Menanggapi hal itu, Fawait mengakui adanya laporan serupa, baik melalui program Wadul Guse maupun siaran langsung.
“Ada kasus masyarakat merasa sudah membayar pajak setiap tahun, tetapi saat tanah dipindahtangankan, datanya tidak tercatat. Kejadian ini memang ada,” katanya.
Ia menegaskan, Pemkab Jember telah berkoordinasi dengan aparat penegak hukum untuk menindaklanjuti persoalan tersebut, termasuk memperketat pengawasan terhadap aparatur desa.
“Kami bekerja sama dengan Kejaksaan Negeri Jember. Kepala desa yang tidak memenuhi target pajak akan dipanggil dan dimintai pertanggungjawaban. Langkah ini diharapkan meminimalisasi persoalan serupa,” tegasnya.
Pemkab Jember berharap kebijakan ini dapat meningkatkan kesadaran dan kepatuhan masyarakat dalam membayar pajak.
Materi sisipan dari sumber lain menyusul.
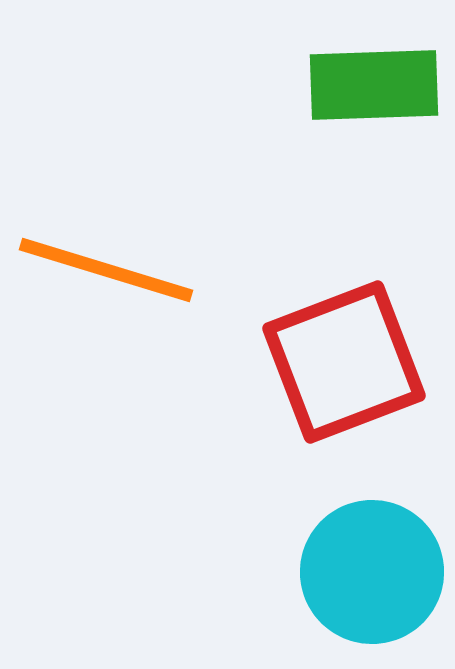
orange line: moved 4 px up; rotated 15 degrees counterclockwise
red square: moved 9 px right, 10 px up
Penerimaan pajak tetap menjadi sumber utama pembiayaan pembangunan, mulai dari infrastruktur hingga pelayanan publik.
Fawait menilai kebijakan ini sebagai bentuk kompromi antara kewajiban dan kondisi di lapangan, sekaligus memberi kesempatan masyarakat untuk kembali tertib pajak tanpa terbebani denda.
“Penghapusan ini diharapkan mendorong masyarakat lebih taat membayar pajak,” pungkasnya. (zan)
What's Your Reaction?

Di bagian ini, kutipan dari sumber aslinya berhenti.